Am 21.06.2015 um 10:53 schrieb Allin Cottrell:
Sven, you're misunderstanding how "returning a list" works in hansl.
No I don't, everything you explain was actually how I already thought
things worked.
series in the input list that are strictly positive. However,
we're
talking here about the (presumably more common) case where a function
returns a list that contains one or more newly created series.
yes
... and the caller assigns the return value.
Part of my point is that there is no "the" (=one and only) return value
when we talk about lists. There is the name of the list and that is
assigned. Then there are names of the list members, and those *cannot*
be assigned (=renamed) under hansl's design.
I feel like I'm repeating "look at the return value of the names of the
list members" and keep getting the reply "check out the return value of
the list name itself", but those are completely independent under
current hansl design.
function offers a list return and it is _not_ assigned by the
caller,
then all series defined within the function are discarded on exit, so
there can be no series-name collision.
I understand that. But there still *can* be series-name collision if the
caller assigns a new list name.
What you're effectively saying is:
1) If the caller assigns a new list name it's all her fault if something
goes wrong. (I'm actually fine with this, though we can --and have--
talked about design changes that would improve the situation.)
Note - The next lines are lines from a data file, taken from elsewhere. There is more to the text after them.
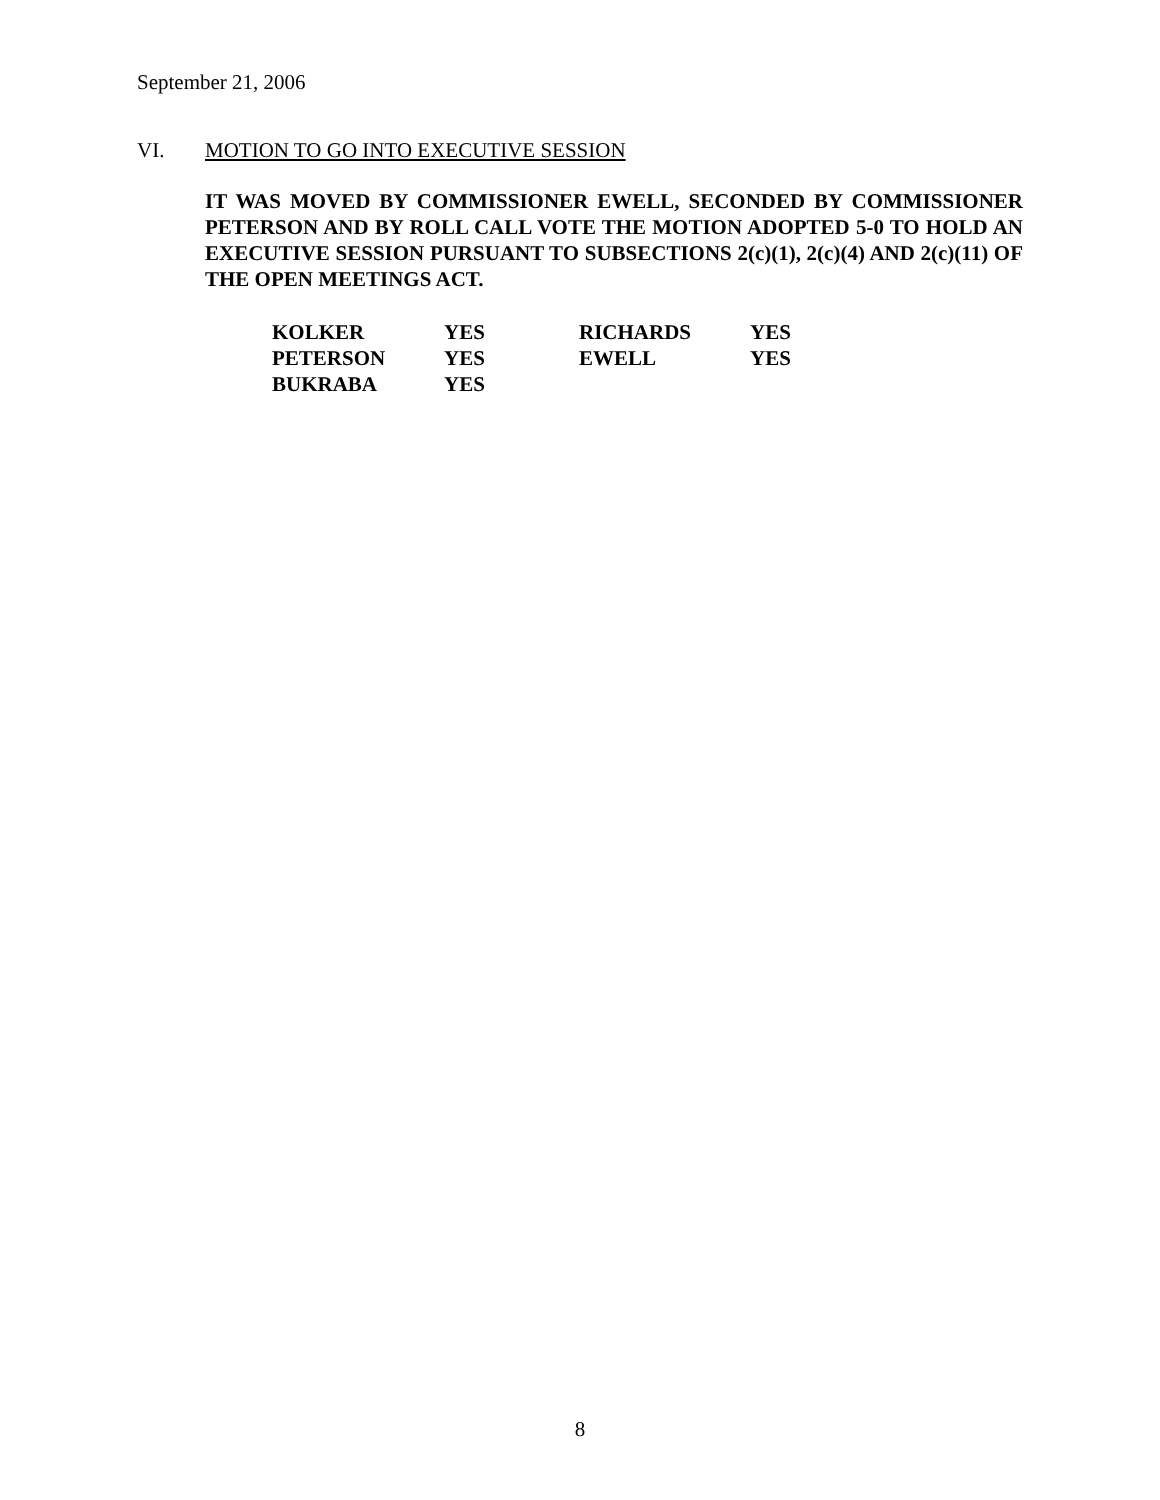September 21, 2006
VI. MOTION TO GO INTO EXECUTIVE SESSION
IT WAS MOVED BY COMMISSIONER EWELL, SECONDED BY COMMISSIONER PETERSON AND BY ROLL CALL VOTE THE MOTION ADOPTED 5-0 TO HOLD AN EXECUTIVE SESSION PURSUANT TO SUBSECTIONS 2(c)(1), 2(c)(4) AND 2(c)(11) OF THE OPEN MEETINGS ACT.
| KOLKER | YES | RICHARDS | YES |
| PETERSON | YES | EWELL | YES |
| BUKRABA | YES | | |
8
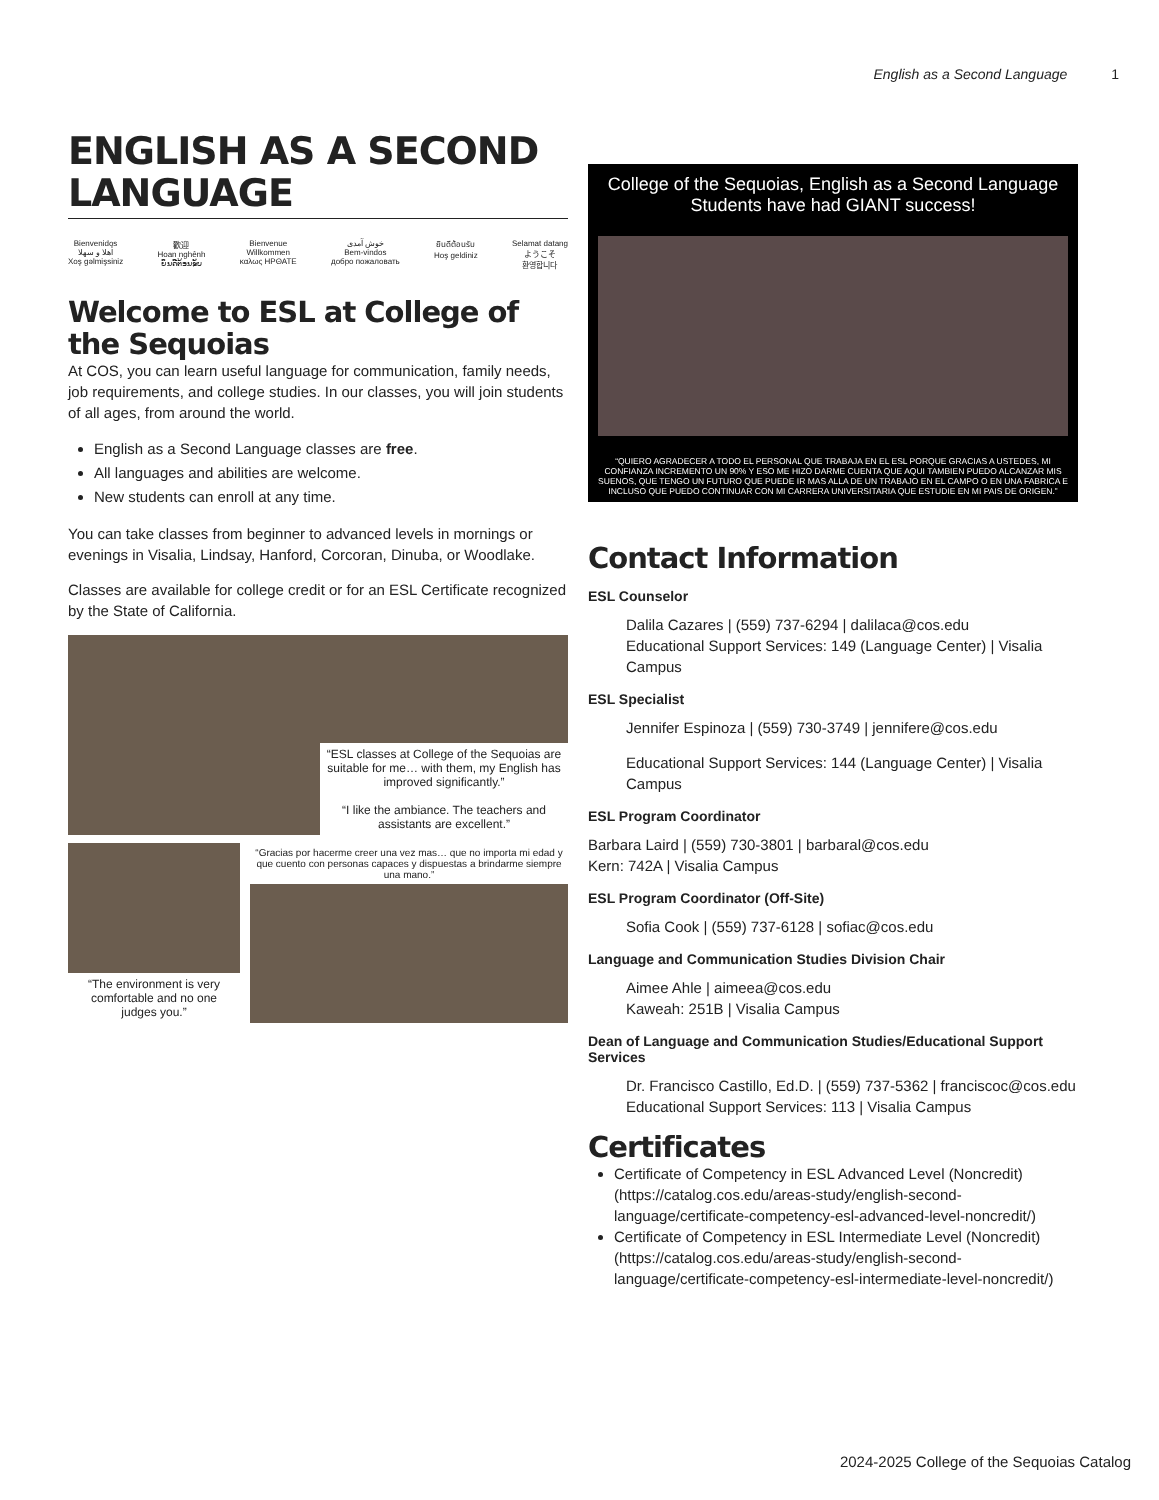English as a Second Language 1
ENGLISH AS A SECOND LANGUAGE
Bienvenidos
أهلا و سهلا
Xoş gəlmişsiniz
歡迎
Hoan nghênh
ຍິນດີຕ້ອນຮັບ
Bienvenue
Willkommen
καλως ΗΡΘΑΤΕ
خوش آمدی
Bem-vindos
добро пожаловать
ยินดีต้อนรับ
Hoş geldiniz
Selamat datang
ようこそ
환영합니다
Welcome to ESL at College of the Sequoias
At COS, you can learn useful language for communication, family needs, job requirements, and college studies. In our classes, you will join students of all ages, from around the world.
English as a Second Language classes are free.
All languages and abilities are welcome.
New students can enroll at any time.
You can take classes from beginner to advanced levels in mornings or evenings in Visalia, Lindsay, Hanford, Corcoran, Dinuba, or Woodlake.
Classes are available for college credit or for an ESL Certificate recognized by the State of California.
“ESL classes at College of the Sequoias are suitable for me… with them, my English has improved significantly.”
“I like the ambiance. The teachers and assistants are excellent.”
“The environment is very comfortable and no one judges you.”
“Gracias por hacerme creer una vez mas… que no importa mi edad y que cuento con personas capaces y dispuestas a brindarme siempre una mano.”
College of the Sequoias, English as a Second Language Students have had GIANT success!
“QUIERO AGRADECER A TODO EL PERSONAL QUE TRABAJA EN EL ESL PORQUE GRACIAS A USTEDES, MI CONFIANZA INCREMENTO UN 90% Y ESO ME HIZO DARME CUENTA QUE AQUI TAMBIEN PUEDO ALCANZAR MIS SUENOS, QUE TENGO UN FUTURO QUE PUEDE IR MAS ALLA DE UN TRABAJO EN EL CAMPO O EN UNA FABRICA E INCLUSO QUE PUEDO CONTINUAR CON MI CARRERA UNIVERSITARIA QUE ESTUDIE EN MI PAIS DE ORIGEN.”
Contact Information
ESL Counselor
Dalila Cazares | (559) 737-6294 | dalilaca@cos.edu
Educational Support Services: 149 (Language Center) | Visalia Campus
ESL Specialist
Jennifer Espinoza | (559) 730-3749 | jennifere@cos.edu
Educational Support Services: 144 (Language Center) | Visalia Campus
ESL Program Coordinator
Barbara Laird | (559) 730-3801 | barbaral@cos.edu
Kern: 742A | Visalia Campus
ESL Program Coordinator (Off-Site)
Sofia Cook | (559) 737-6128 | sofiac@cos.edu
Language and Communication Studies Division Chair
Aimee Ahle | aimeea@cos.edu
Kaweah: 251B | Visalia Campus
Dean of Language and Communication Studies/Educational Support Services
Dr. Francisco Castillo, Ed.D. | (559) 737-5362 | franciscoc@cos.edu
Educational Support Services: 113 | Visalia Campus
Certificates
Certificate of Competency in ESL Advanced Level (Noncredit) (https://catalog.cos.edu/areas-study/english-second-language/certificate-competency-esl-advanced-level-noncredit/)
Certificate of Competency in ESL Intermediate Level (Noncredit) (https://catalog.cos.edu/areas-study/english-second-language/certificate-competency-esl-intermediate-level-noncredit/)
2024-2025 College of the Sequoias Catalog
2) But a caller who calls the function anonymously somehow cannot be
expected to act responsibly and thus deserves special care.
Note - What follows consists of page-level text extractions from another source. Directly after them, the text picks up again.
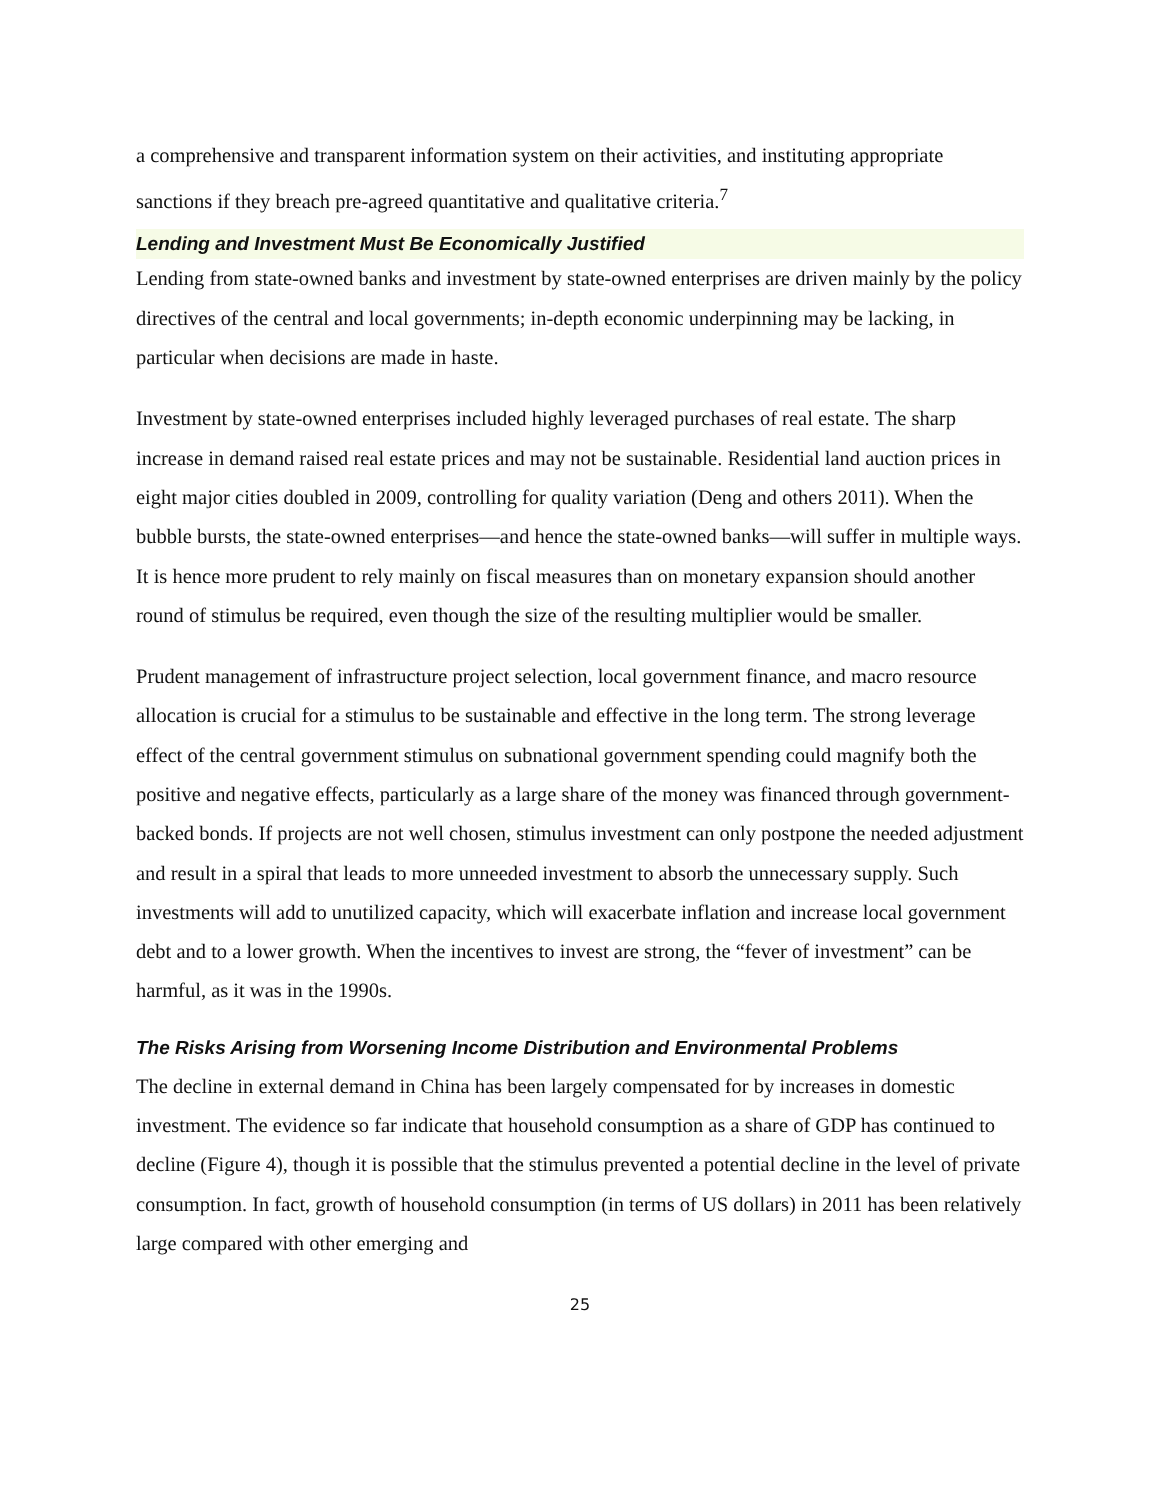a comprehensive and transparent information system on their activities, and instituting appropriate sanctions if they breach pre-agreed quantitative and qualitative criteria.<sup>7</sup>
Lending and Investment Must Be Economically Justified
Lending from state-owned banks and investment by state-owned enterprises are driven mainly by the policy directives of the central and local governments; in-depth economic underpinning may be lacking, in particular when decisions are made in haste.
Investment by state-owned enterprises included highly leveraged purchases of real estate. The sharp increase in demand raised real estate prices and may not be sustainable. Residential land auction prices in eight major cities doubled in 2009, controlling for quality variation (Deng and others 2011). When the bubble bursts, the state-owned enterprises—and hence the state-owned banks—will suffer in multiple ways. It is hence more prudent to rely mainly on fiscal measures than on monetary expansion should another round of stimulus be required, even though the size of the resulting multiplier would be smaller.
Prudent management of infrastructure project selection, local government finance, and macro resource allocation is crucial for a stimulus to be sustainable and effective in the long term. The strong leverage effect of the central government stimulus on subnational government spending could magnify both the positive and negative effects, particularly as a large share of the money was financed through government-backed bonds. If projects are not well chosen, stimulus investment can only postpone the needed adjustment and result in a spiral that leads to more unneeded investment to absorb the unnecessary supply. Such investments will add to unutilized capacity, which will exacerbate inflation and increase local government debt and to a lower growth. When the incentives to invest are strong, the “fever of investment” can be harmful, as it was in the 1990s.
The Risks Arising from Worsening Income Distribution and Environmental Problems
The decline in external demand in China has been largely compensated for by increases in domestic investment. The evidence so far indicate that household consumption as a share of GDP has continued to decline (Figure 4), though it is possible that the stimulus prevented a potential decline in the level of private consumption. In fact, growth of household consumption (in terms of US dollars) in 2011 has been relatively large compared with other emerging and
25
I fail to see the logic of the combined assumptions behind 1&2.
At present our built-in data-transformation functions are not subject
to
the same constraint. If you do, for example,
<hansl>
list X = <whatever>
log(X)
</hansl>
then despite the non-assignment of the return value of log(), the logs
of the members of X will be added to the dataset. Obviously there's a
case for saying this is inconsistent behavior, but I think it's
defensible. I won't get into that right now;
I agree, this is certainly not the problematic case. IMO it's the
special treatment of non-assigned contributed functions above.